Старик что-то шепчет консьержке, та улыбается и подаёт конверт. Он вскрывает печатку, пробегает глазами содержание бумаги и вдруг резко оборачивается в мою сторону. Я едва успеваю отвести глаза.

В вестибюле много народа и довольно шумно. По рассеянному взгляду старика я понимаю, что он не замечает моего присутствия, и продолжаю в пол-оборота наблюдать за ним. Мой визави тщательно мнёт бумагу и опускает комок в урну. С минуту стоит, провожая взглядом брошенное письмо, затем расправляет сутулые плечи и решительно направляется к выходу.

Его странные действия только увеличивают кураж преследования. Меня буквально распирает от молодецкого задора и интриги происходящего, ведь я погружаюсь в чужую тайну! «Эх, был бы я писателем! – подумалось мне. – Вот она книга! Судьба вручает мне перо. Пиши!»

… Наше «каноэ» пересекает бурлящую гавань вестибюля, проходит «пороги» витражных входных дверей и оказывается на ступенчатой отмели огромного океана улицы. Я крадусь по-кошачьи метрах в шести от старика. А он всё время прибавляет шаг, будто сбрасывает с сутулых плеч мне под ноги мгновения своей прожитой жизни.

Рискуя вызвать недоуменные взгляды уличных прохожих, я вышагиваю за стариком и всё более любуюсь деталями его забавного экстерьера. Передо мной необыкновенный «исторический» артефакт! Длинные шорты болтаются на худых жилистых ногах, как открепившиеся паруса на двухмачтовой бригантине. Обут он в поношенные кроссовки поверх плотных шерстяных носков. Сутулое, обнажённое до пояса тело исковеркано бесчисленным количеством лилово-коричневых пятен и мозолистых бугорков и напоминает старый морской бакен с налипшими чешуйками устриц, рачков и сухих перевязей морской травы.

Поминутно я спрашиваю себя: «Зачем ты идёшь за ним?» И продолжаю идти, не ожидая ответа…

Часть 2. Старик

Старик вышел за территорию бассейна и направился к бухте. На одном из круговых перекрёстков он опять неожиданно обернулся. Я невольно отвернул голову от его взгляда и тоже посмотрел назад. Возле самой дороги, на балконе старинного особняка мне привиделась молоденькая девушка. Она держала в руках красный невероятно длинный шарф. Девушка непрерывно двигалась, подбрасывала шарф вверх и перебегала с одного края балкона на другой.

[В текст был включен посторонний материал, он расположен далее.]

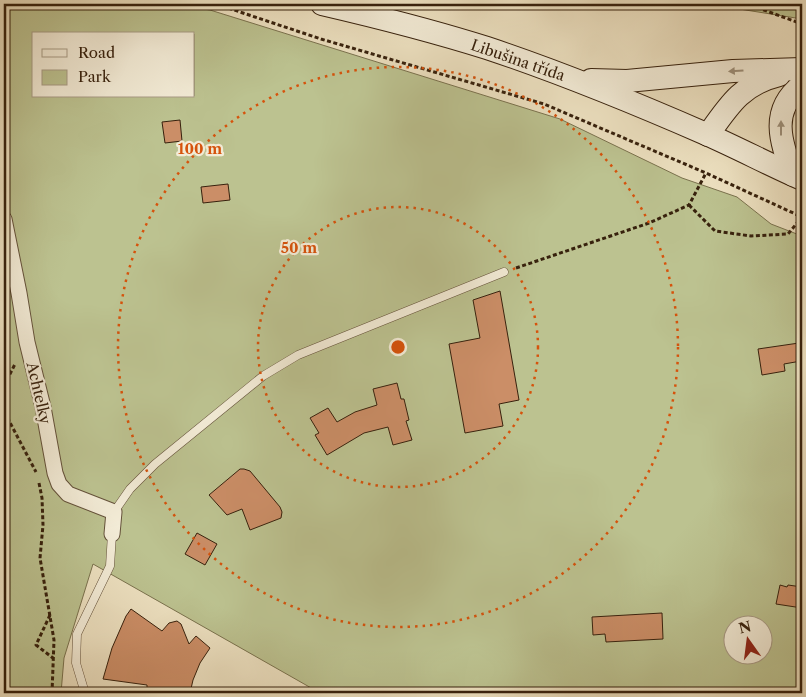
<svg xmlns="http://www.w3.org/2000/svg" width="806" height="697" viewBox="0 0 806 697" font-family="'Libre Caslon Text',serif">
<rect width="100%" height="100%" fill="#ede1c1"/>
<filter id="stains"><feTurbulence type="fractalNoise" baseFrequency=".004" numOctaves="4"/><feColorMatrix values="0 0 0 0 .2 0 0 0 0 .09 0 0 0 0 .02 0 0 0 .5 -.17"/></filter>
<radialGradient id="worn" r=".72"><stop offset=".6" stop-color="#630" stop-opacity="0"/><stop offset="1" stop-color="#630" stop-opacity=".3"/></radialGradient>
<g fill="#bcc290" stroke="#7a724e" fill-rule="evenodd">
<path d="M4,4H170L210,10L560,119L682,178L737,197L771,224L802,236V693H320L93,564L64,658L61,693H4ZM34,34H194V96H34ZM734,624H764V654H734Z"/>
<polygon points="708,4 802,4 802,19"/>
</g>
<g fill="#cb8e67" stroke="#37210d">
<polygon points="180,120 182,141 165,143 162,122"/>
<polygon points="228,184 230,200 203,203 201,187"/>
<polygon points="500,291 519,400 499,404 503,426 465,433 449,344 480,338 473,300"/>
<polygon points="799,343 801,361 784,364 785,371 762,375 758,349"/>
<polygon points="397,383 401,399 404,399 409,420 406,421 412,440 393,445 388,427 364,433 327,455 315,435 319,433 310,418 328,408 337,422 355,412 377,405 373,389"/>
<polygon points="240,469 244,469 250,471 280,507 282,512 281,518 250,530 242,509 227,515 209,495"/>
<polygon points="197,533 217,544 205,565 185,554"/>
<polygon points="780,585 787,587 788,585 802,587 802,608 776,604"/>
<polygon points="131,609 162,631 169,623 177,621 181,624 189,644 196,636 210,648 200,663 193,680 190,693 147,693 147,685 103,679 112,648 126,616"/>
<polygon points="662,613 663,639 606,642 605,634 593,635 592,617"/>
</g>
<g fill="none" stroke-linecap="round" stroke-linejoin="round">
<defs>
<g id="lane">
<polyline points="114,512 130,489 155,464 263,376 298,355 504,272"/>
<polyline points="85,693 76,663 77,634 110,566 112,534"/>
</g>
<polyline id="street" points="4,219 19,293 27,342 43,407 55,473 59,484 68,494 114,512 112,534"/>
<g id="secondary">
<path d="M322,4C378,17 433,31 487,48C562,73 635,103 706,134C738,148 770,165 802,179"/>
<polyline points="591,80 627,81 733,71 802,69"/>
<path d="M708,135C729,105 742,84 779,75"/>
<path d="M793,175C781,142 769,111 802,85"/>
</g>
</defs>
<use href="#lane" stroke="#64513a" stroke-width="9"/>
<use href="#street" stroke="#64513a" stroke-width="17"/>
<use href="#secondary" stroke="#37210d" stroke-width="24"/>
<g stroke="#37210d" stroke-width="3" stroke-dasharray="4 2.5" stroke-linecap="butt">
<polyline points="216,4 321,39 544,104 706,173 802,217"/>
<polyline points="738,4 753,6 802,24"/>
<polyline points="689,205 715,231 751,236 788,234 802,217"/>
<polyline points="516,268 649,223 689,205 706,173"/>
<polyline points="4,386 15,364"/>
<polyline points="4,405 6,415 36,472"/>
<polyline points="39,483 42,498 43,525 40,558 54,640 52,693"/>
<polyline points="50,615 36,645 53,658"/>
</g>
<use href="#lane" stroke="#f3ecd7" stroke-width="8"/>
<use href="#street" stroke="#f3ecd7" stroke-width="15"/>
<use href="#secondary" stroke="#f3ecd7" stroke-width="22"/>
</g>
<defs><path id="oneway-solid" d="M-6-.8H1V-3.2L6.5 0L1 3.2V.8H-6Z" transform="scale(1.25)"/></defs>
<g fill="#9e917c">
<use href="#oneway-solid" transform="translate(736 71) rotate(176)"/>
<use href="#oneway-solid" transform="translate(781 128) rotate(-90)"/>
</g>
<g fill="none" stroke="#d6530c" stroke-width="2.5" stroke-dasharray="2.5 5">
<circle cx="398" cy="347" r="140"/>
<circle cx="398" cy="347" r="280"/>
</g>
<g text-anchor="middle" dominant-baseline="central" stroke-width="4.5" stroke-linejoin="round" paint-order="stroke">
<g font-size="15" fill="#37210d" stroke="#f3ecd7">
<text transform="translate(518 60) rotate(19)">Libušina třída</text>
<text transform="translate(39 393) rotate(77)">Achtelky</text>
</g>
</g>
<circle cx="398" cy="347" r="8" fill="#d6530c" stroke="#f3ecd7" stroke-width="2.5"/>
<g font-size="15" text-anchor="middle" font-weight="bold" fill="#d6530c" stroke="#f3ecd7" stroke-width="4.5" stroke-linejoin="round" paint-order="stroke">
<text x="200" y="154">100 m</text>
<text x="299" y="253">50 m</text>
</g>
<rect width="806" height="697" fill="none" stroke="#ede1c1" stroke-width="20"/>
<rect x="5" y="5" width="796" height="687" fill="none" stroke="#37210d" stroke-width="2.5"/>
<rect x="10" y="10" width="786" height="677" fill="none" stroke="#37210d"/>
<rect x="32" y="32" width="162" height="65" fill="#f3ecd7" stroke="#a89b86"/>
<rect x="42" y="49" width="25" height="8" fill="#f3ecd7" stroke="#a89b86"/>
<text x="78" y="58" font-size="15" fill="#37210d">Road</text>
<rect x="42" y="70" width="25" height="15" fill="#bcc290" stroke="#a89b86"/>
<text x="78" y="82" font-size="15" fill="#37210d">Park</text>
<g transform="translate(748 640) rotate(346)"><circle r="24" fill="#f3ecd7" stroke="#a89b86"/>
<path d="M0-4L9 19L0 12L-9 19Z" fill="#8f2418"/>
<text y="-8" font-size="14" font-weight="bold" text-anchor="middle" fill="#37210d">N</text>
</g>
<rect width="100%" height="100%" filter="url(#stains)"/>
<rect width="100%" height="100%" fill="url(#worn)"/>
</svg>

При этом шарф, как воздушный змей, послушно следовал за ней. Наконец она остановилась, многократно обвязала шарфом тоненькую шею и превратилась в огненный кокон! Мне припомнились строки из учебника начальной мореходки: «Красный свет маяка обозначает левую от безопасного сектора область для приближающихся судов». Знать бы тогда, сколько слёз и человеческого горя произведёт в моей судьбе этот красный ориентир житейского фарватера!

Но сейчас, очарованный танцем милой сеньориты, я стоял, неловко обернув голову назад и совершенно позабыв о старике.

Через какое-то время сквозь шум машин и крики чаек мой слух уловил шарканье его удаляющихся шагов. Звук стёртых подошв почему-то напомнил неприятное поскрипывание песка на зубах. Я отвёл взгляд от балкона и разглядел покатую спину старика далеко впереди, почти у самой бухты. Несоответствие расстояния и отзвука его шагов озадачило меня. Я снова обернулся назад.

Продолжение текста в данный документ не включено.